- **Provided passage**
CAGAYAN DE ORO, Philippines – San Miguel Corporation (SMC) president Ramon Ang and his giant conglomerate’s mining interests are not limited to South Cotabato in the Soccsksargen Region.

In the easternmost part of Mindanao, Ang’s group is reviving a large-scale mining project, the Nonoc Nickel Mines, in a group of islands in Surigao City and the Dinagat province – areas that were devastated by Typhoon Odette (Rai) on December 16, 2021.

Pacific Nickel Philippines Incorporated and Clariden Holdings Incorporated have sought the green light from local officials to start mining operations and establish processing plants. 

Pacific Nickel, which has former environment secretary Horacio Ramos as president, is a subsidiary of Clariden Holdings Incorporated, a company chaired by Ang.

Ramos, a former director of the Mines and Geosciences Bureau (MGB), served as environment secretary during the Arroyo administration. He is a mining consultant at Ang’s SMC.

Pacific Nickel holds a 1997 MPSA that covers some 25,000 hectares, stretching from Surigao City’s Nonoc, Awasan, and Hanigad islands, and a part of the neighboring province of the Dinagat Islands.

Three years ago, Pacific Nickel assigned its MPSA to Prima Lumina Gold Mining Corporation and VIL Mines Incorporated.

The Mining Tenements Statistics Report for August 2021 of the Mines and Geosciences Bureau (MGB) Regional Office III identified Ramos as Prima Lumina’s president, while his counterpart in VIL Mines is Ricardo Yabut. The two companies have both engaged in the extraction of marine sand, aggregates, and other minerals in Bataan.

On November 6, 2019, the MGB approved the assignment of areas covered by the MPSA in Surigao and Dinagat to Pima Lumina and VIL Mines – four years after Pacific Nickel executed deeds of partial assignment in favor of the two companies on September 21, 2015.

Surigao City Mayor Pablo Yves Dumlao II sent the city council an “urgent request” on July 28 to officially endorse the planned reopening of Nonoc Mines, a document required before the companies could resume the multi-million-dollar project that was stalled for years due to litigation over debt and tax issues.

Dumlao said the city would benefit much from the project in terms of job generation.

A decade ago, nearly 1,500 people worked in a mining area that covered 1,400 hectares in Surigao City, a far cry from the labor force that would be needed if the project in the 25,000-hectare Nonoc mining concession area goes full blast.

“I see no reason why the LGU (local government unit) will not favorably endorse the said application,” Dumlao said.

The project’s former operator, Philnico Industrial Corporation, owed the national government nearly $264 million and the Surigao City government some P200 million in unpaid real property taxes.

- **Activity**
Continue the article on the Nonoc Nickel Mines revival from the point where it stops. This material is not needed for the work.

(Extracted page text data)
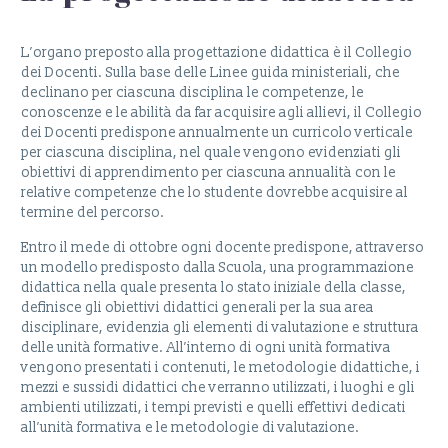
L’organo preposto alla progettazione didattica è il Collegio
dei Docenti. Sulla base delle Linee guida ministeriali, che
declinano per ciascuna disciplina le competenze, le
conoscenze e le abilità da far acquisire agli allievi, il Collegio
dei Docenti predispone annualmente un curricolo verticale
per ciascuna disciplina, nel quale vengono evidenziati gli
obiettivi di apprendimento per ciascuna annualità con le
relative competenze che lo studente dovrebbe acquisire al
termine del percorso.
Entro il mede di ottobre ogni docente predispone, attraverso
un modello predisposto dalla Scuola, una programmazione
didattica nella quale presenta lo stato iniziale della classe,
definisce gli obiettivi didattici generali per la sua area
disciplinare, evidenzia gli elementi di valutazione e struttura
delle unità formative. All’interno di ogni unità formativa
vengono presentati i contenuti, le metodologie didattiche, i
mezzi e sussidi didattici che verranno utilizzati, i luoghi e gli
ambienti utilizzati, i tempi previsti e quelli effettivi dedicati
all’unità formativa e le metodologie di valutazione.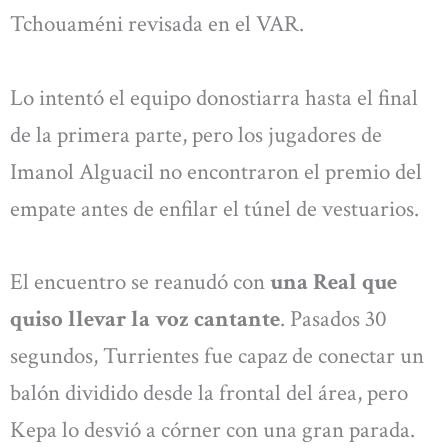
Tchouaméni revisada en el VAR.
Lo intentó el equipo donostiarra hasta el final
de la primera parte, pero los jugadores de
Imanol Alguacil no encontraron el premio del
empate antes de enfilar el túnel de vestuarios.
El encuentro se reanudó con
una Real que
quiso llevar la voz cantante
. Pasados 30
segundos, Turrientes fue capaz de conectar un
balón dividido desde la frontal del área, pero
Kepa lo desvió a córner con una gran parada.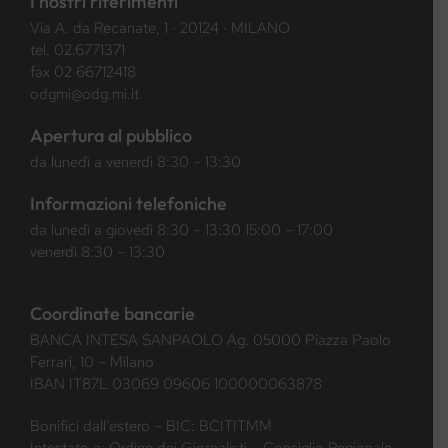
I nostri riferimenti
Via A. da Recanate, 1 · 20124 · MILANO
tel.
02.6771371
fax 02 66712418
odgmi@odg.mi.it
Apertura al pubblico
da lunedì a venerdì 8:30 – 13:30
Informazioni telefoniche
da lunedì a giovedì 8:30 – 13:30 15:00 – 17:00
venerdì 8:30 – 13:30
Coordinate bancarie
BANCA INTESA SANPAOLO Ag. 05000 Piazza Paolo
Ferrari, 10 – Milano
IBAN IT87L 03069 09606 100000063878
Bonifici dall’estero – BIC: BCITITMM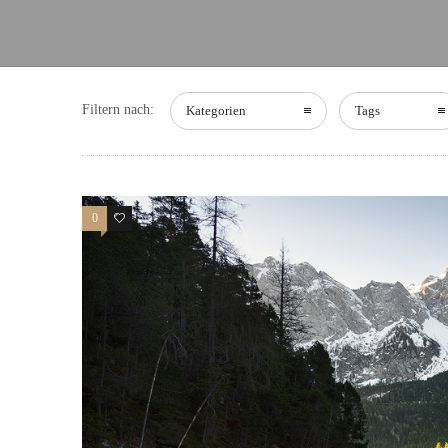
Filtern nach:
Kategorien
Tags
0
0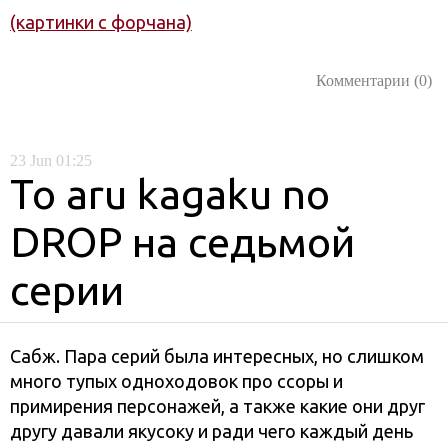
(картинки с форчана)
Комментарии (0)
23
Jun
01:25
To aru kagaku no
DROP на седьмой
серии
Сабж. Пара серий была интересных, но слишком
много тупых одноходовок про ссоры и
примирения персонажей, а также какие они друг
другу давали якусоку и ради чего каждый день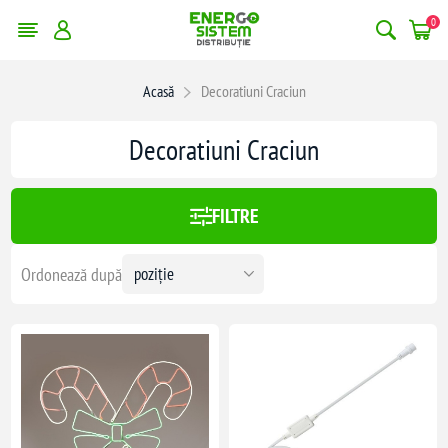
0
erge filtrele
Acasă
Decoratiuni Craciun
:
728,00 lei
Decoratiuni Craciun
728
FILTRE
Ordonează după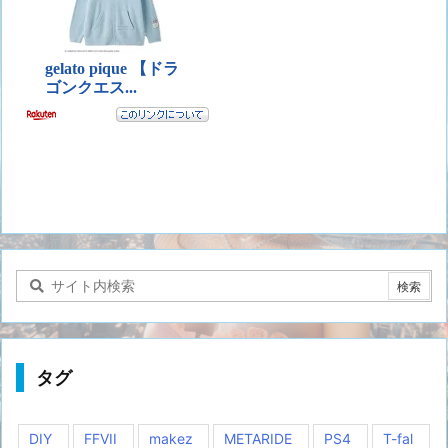
タグ
DIY
FFVII
makez
METARIDE
PS4
T-fal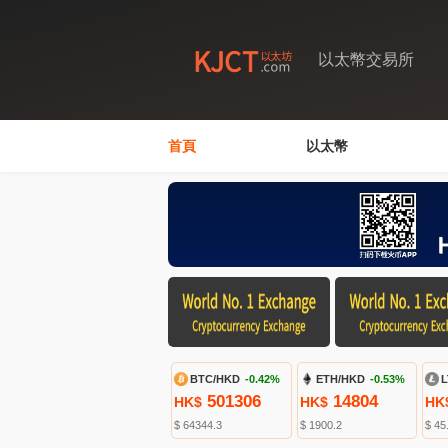
以太幣交易所
首頁
以太幣
BTC/HKD
-0.42%
ETH/HKD
-0.53%
L
501306
14804
HK$
HK$
HK
$ 64344.3
$ 1900.2
$ 45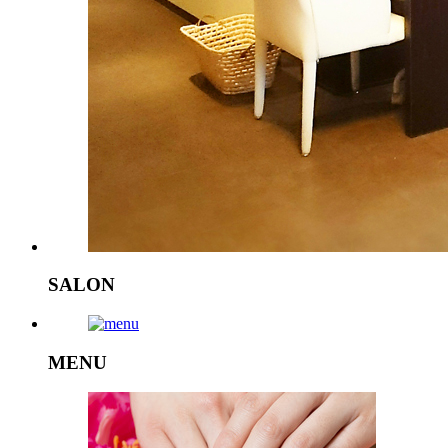
SALON
MENU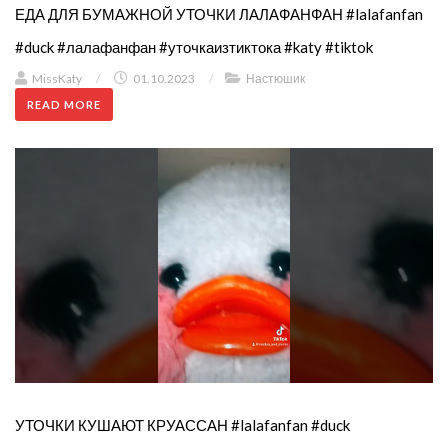
ЕДА ДЛЯ БУМАЖНОЙ УТОЧКИ ЛАЛАФАНФАН #lalafanfan
#duck #лалафанфан #уточкаизтиктока #katy #tiktok
MissKaty
/
01.10.2023
/
Настюшик
READ MORE
УТОЧКИ КУШАЮТ КРУАССАН #lalafanfan #duck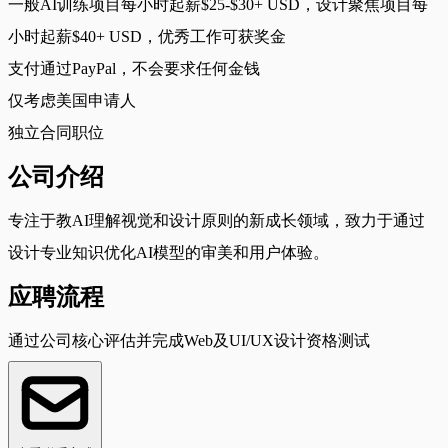
一般AI训练项目每小时起薪$25-$30+ USD，设计聚焦项目每
小时起薪$40+ USD，优秀工作可获奖金
支付通过PayPal，不会要求任何金钱
仅考虑美国申请人
独立合同职位
公司介绍
专注于教AI理解视觉和设计原则的新成长领域，致力于通过
设计专业知识优化AI模型的审美和用户体验。
应聘流程
通过公司核心评估并完成Web及UI/UX设计资格测试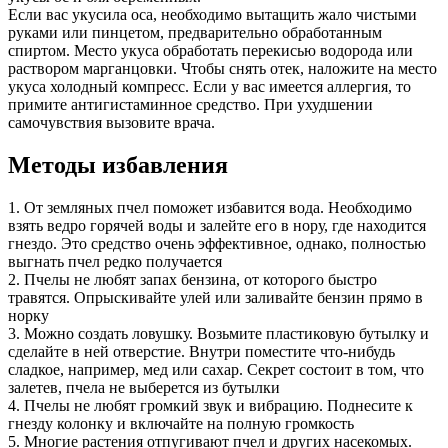
Если вас укусила оса, необходимо вытащить жало чистыми
руками или пинцетом, предварительно обработанным
спиртом. Место укуса обработать перекисью водорода или
раствором марганцовки. Чтобы снять отек, наложите на место
укуса холодный компресс. Если у вас имеется аллергия, то
примите антигистаминное средство. При ухудшении
самочувствия вызовите врача.
Методы избавления
1. От земляных пчел поможет избавится вода. Необходимо
взять ведро горячей воды и залейте его в нору, где находится
гнездо. Это средство очень эффективное, однако, полностью
выгнать пчел редко получается
2. Пчелы не любят запах бензина, от которого быстро
травятся. Опрыскивайте улей или заливайте бензин прямо в
норку
3. Можно создать ловушку. Возьмите пластиковую бутылку и
сделайте в ней отверстие. Внутри поместите что-нибудь
сладкое, например, мед или сахар. Секрет состоит в том, что
залетев, пчела не выберется из бутылки
4. Пчелы не любят громкий звук и вибрацию. Поднесите к
гнезду колонку и включайте на полную громкость
5. Многие растения отпугивают пчел и других насекомых.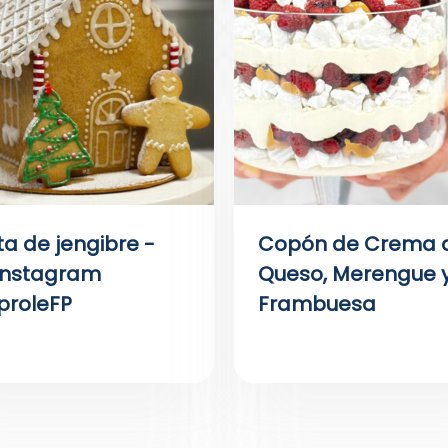
ta de jengibre -
Copón de Crema 
 Instagram
Queso, Merengue 
roleFP
Frambuesa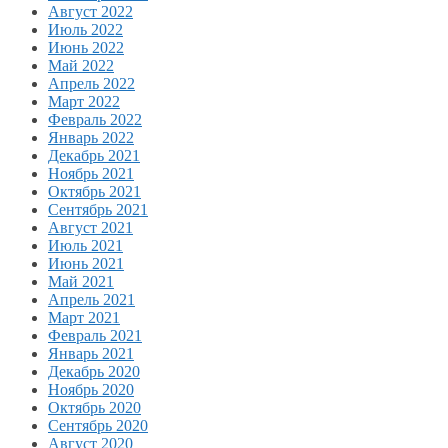
Август 2022
Июль 2022
Июнь 2022
Май 2022
Апрель 2022
Март 2022
Февраль 2022
Январь 2022
Декабрь 2021
Ноябрь 2021
Октябрь 2021
Сентябрь 2021
Август 2021
Июль 2021
Июнь 2021
Май 2021
Апрель 2021
Март 2021
Февраль 2021
Январь 2021
Декабрь 2020
Ноябрь 2020
Октябрь 2020
Сентябрь 2020
Август 2020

- **Output**
In 2013, the Ang-led San Miguel had offered to invest $2.5 billion to reopen the Nonoc mine’s mothballed refinery plant and finance the expansion of the Surigao airport to offset Philnico’s local tax debts.

Idle for years

The national government held Philnico’s assets in 2011 over the firm’s failure to pay up.

Before Philnico, the project belonged to the Nonoc Mining and Industrial Corporation, a firm that was turned over to the now-defunct Asset Privatization Trust (APT) by the Philippine National Bank (PNB) and Development Bank of the Philippines (DBP). The banks acquired it through foreclosure proceedings in 1984, two years before the EDSA Revolution. 

The APT was the precursor of the Privatization and Management Office (PMO) – under the Department of Finance (DOF) – which serves as a marketing arm of the government for transferred assets, government corporations, and other properties assigned to it for sale.

Philnico agreed in 1996 to buy about 90% or 22.5 million of the Nonoc Mining shares of stock for $333.7 million. But the company later defaulted on the agreed installment payments, starting a long drawn-out legal battle that reached the Supreme Court (SC).

Clariden Holdings bought Philnico in 2013. Philnico’s 2018 general information sheet showed Ramos as its president and Ang as its chairman – the same top executives of Pacific Nickel and Clariden Holdings.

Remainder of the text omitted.